For a man who has time and again claimed to be a rationalist, Karnataka Chief Minister Siddaramaiah sure is haunted - by crows that is. In the past, it was a baby crow perched on his car that made the news and this time it is a crow defecating on the CM's clothes in Kerala that has generated a buzz. Although the crow saga was often revisited each time the chief minister went through hard times, Siddaramaiah remained bound to his stipulated belief. However, the record shows that his is not a consistent relationship with rationalism; rather a dance with political neccesities whence he finds himself.

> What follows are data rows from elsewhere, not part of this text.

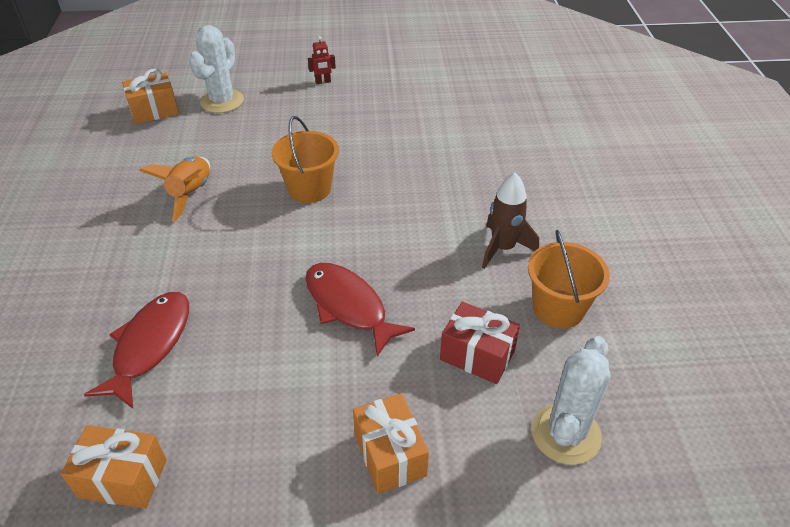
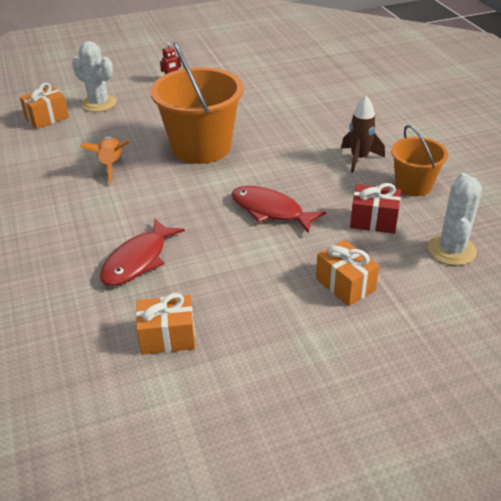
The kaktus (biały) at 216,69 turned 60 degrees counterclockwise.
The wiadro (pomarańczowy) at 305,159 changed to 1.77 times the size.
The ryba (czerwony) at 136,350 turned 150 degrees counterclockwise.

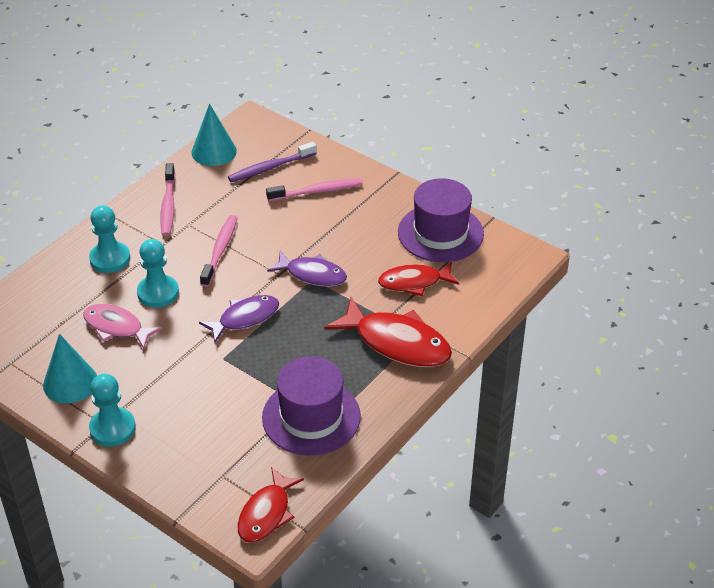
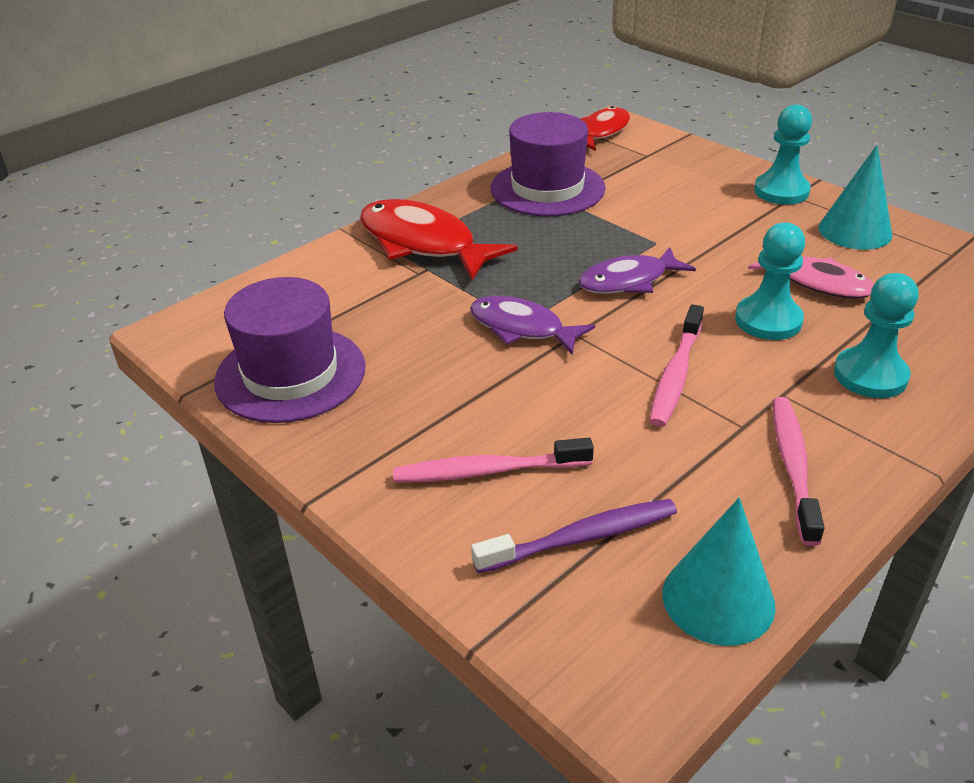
The ryba (czerwony) at 418,279 disappeared.

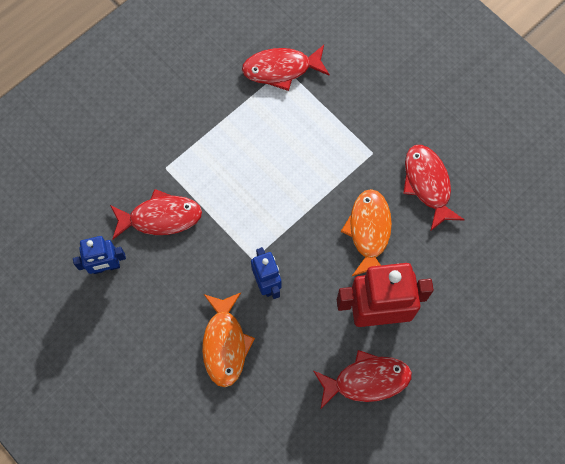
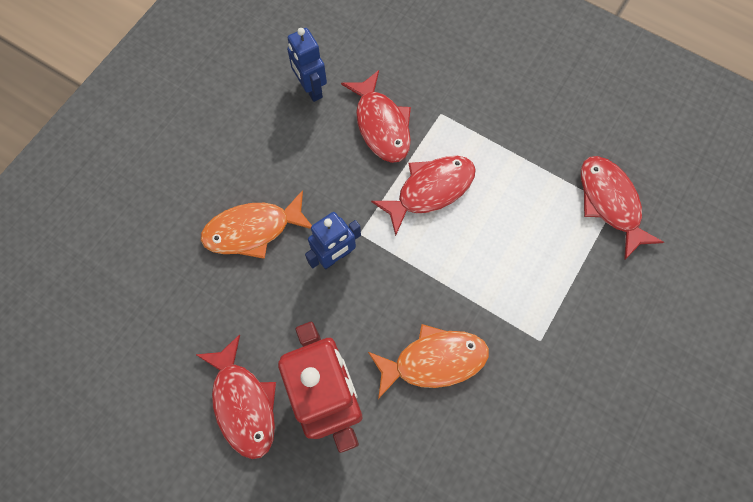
The ryba (czerwony) moved from 434,188 to 423,196.

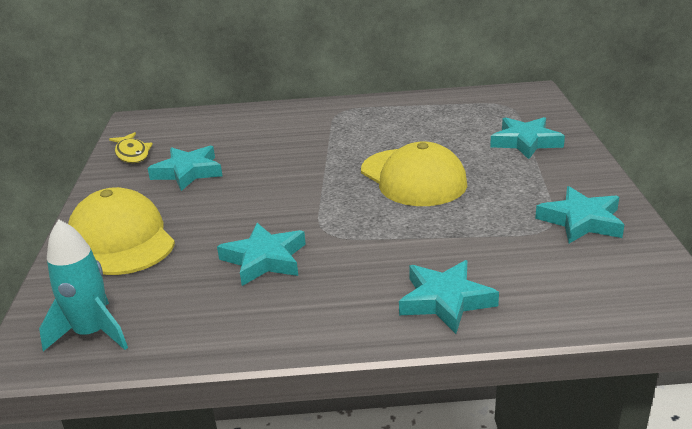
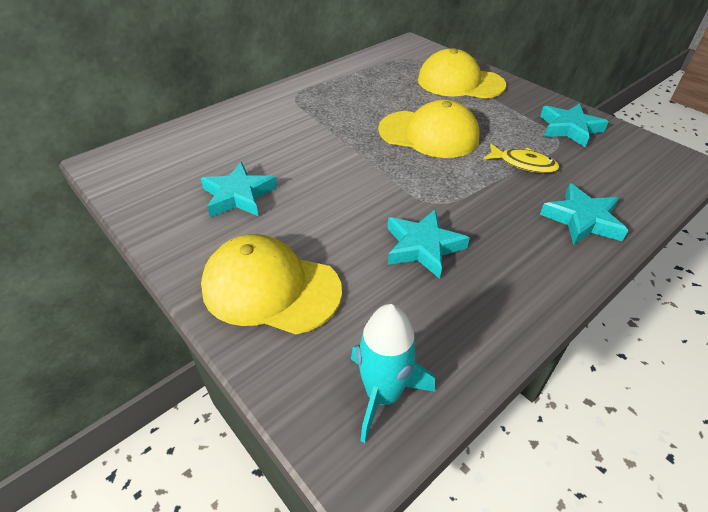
The gwiazda (turkusowy) at 527,138 was replaced by the czapka (żółty) at 462,73.
The ryba (żółty) moved from 131,147 to 521,158.

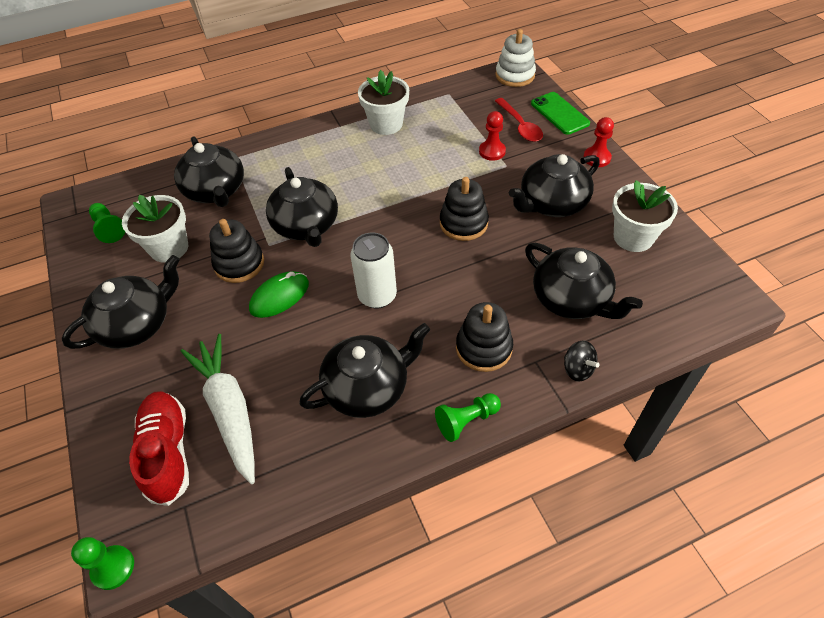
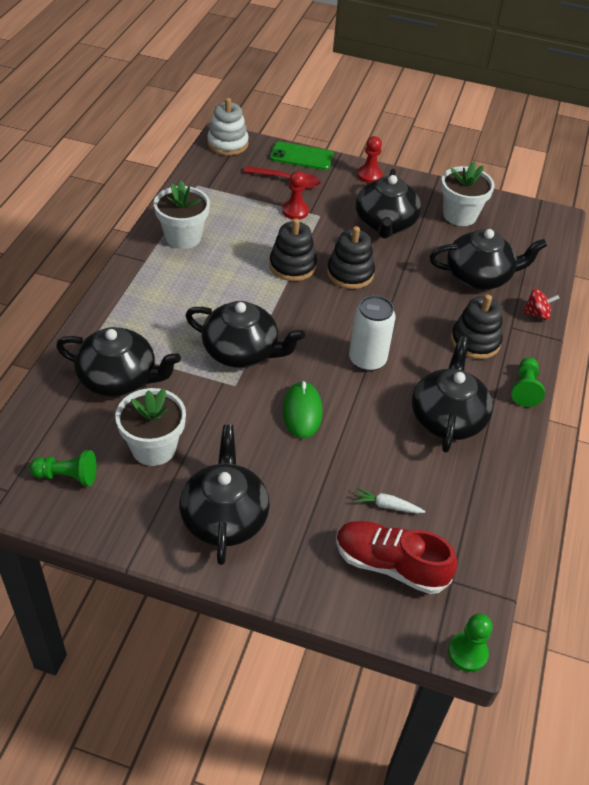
The zabawka nakładanka (czarny) moved from 236,251 to 293,249.
The marchewka (biały) at 218,409 changed to 0.41 times the size.
The bączek (czarny) at 581,361 became the bączek (czerwony) at 540,304.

It may be recalled that while most politicians take their oath in the name of God, Siddaramaiah chose to swear on the 'truth', a move that was much hailed by rationalists. Within months of him assuming office, he defied the long-standing superstition attached to Chamarajanagar and broke the 'jinx' by visiting the place not once but six times. He ridiculed the notion that a visit to the town augurs bad luck to incumbents who end up losing their office.
Siddaramaiah even passed a resolution in the state assembly during the Raahu Kaala, traditionally believed entaitling inauspiciousness. He was one of the few politicians who publicly stated that he would rather seek blessings from authors, freedom fighters and intellectuals than from seers and purported godmen.
Although the long pending anti-superstition act never saw the day of light, it was hailed by rationalists across the state. On his social networking pages, Siddaramaiah even lamented about how he was unable to go ahead with the act due to vested interests. He stopped short of naming the lobby that had stymied the bill.
The Opposition taunted Siddaramaiah in 2014 for was asking Girish Karnad to inaugurate the Dusshera festivities. A non-believer, Girish Karnad, being chosen to inaugurate the event didn't go down well with the Bharatiya Janata Party.
A facade of unbelief
Days after his son's death, Chief Minister Siddaramaiah was seen carrying lemons with him. The lemon wielding raised questions on whether Siddaramaiah was still committed to rationalism. The CM had then said that friends from the Muslim community had handed him the lemons to help him be at peace after his son's death. The moment the lemons caught the media gaze, the CM got rid of them.
Even before the 2013 Karnataka assembly polls, a lot of religious ceremonies being held at Siddaramaiah's residence were reported. While his supporters brushed them aside as family affair, rumours of those homas and poojas aimed at ensuring chief ministership to Siddaramaiah ran thick and fast.
For a chief minister who put rationalists and writers on a higher pedestal than seers, very little was done by the Siddaramaiah government to bring justice to the family of slain rationalist Dr M M Kalburgi. Two years since his murder, his assailants have not been brought to justice. Many claimed that the attack on Kalburgi was an attack on rational, reformist and free thinking in the state. Yet, nothing concrete was done to speed up the probe. While the state government said that the case would be handed over to the CBI, nothing to that effect happened and the case continues to be with the Karnataka CID.
The chief minister was hounded for replacing his official car after reports of a crow sitting on it emerged. While the media criticised the move as superstitious, the chief minister maintained that the replacement was long overdue and that the crow had nothing to do with the changing of the car. He also added that his old car had run well over three lakh kilometres thanks to his constant travelling and had been used for three long years. While some were convinced of his justification, many chose to believe that superstition had a role to play in it.
Every dissidence in the Congress government, every rebellion was time and again linked to the crow-on-car incident. News channels in Karnataka hosted special shows with astrologers attempting to infer what crow sitting on the CM's car meant. A rebellion over cabinet inclusion started to brew in the Congress and this was attributed to Siddaramaiah 'bad time' after the crow incident. While the CM laughed off the reports, the references to superstition never stopped.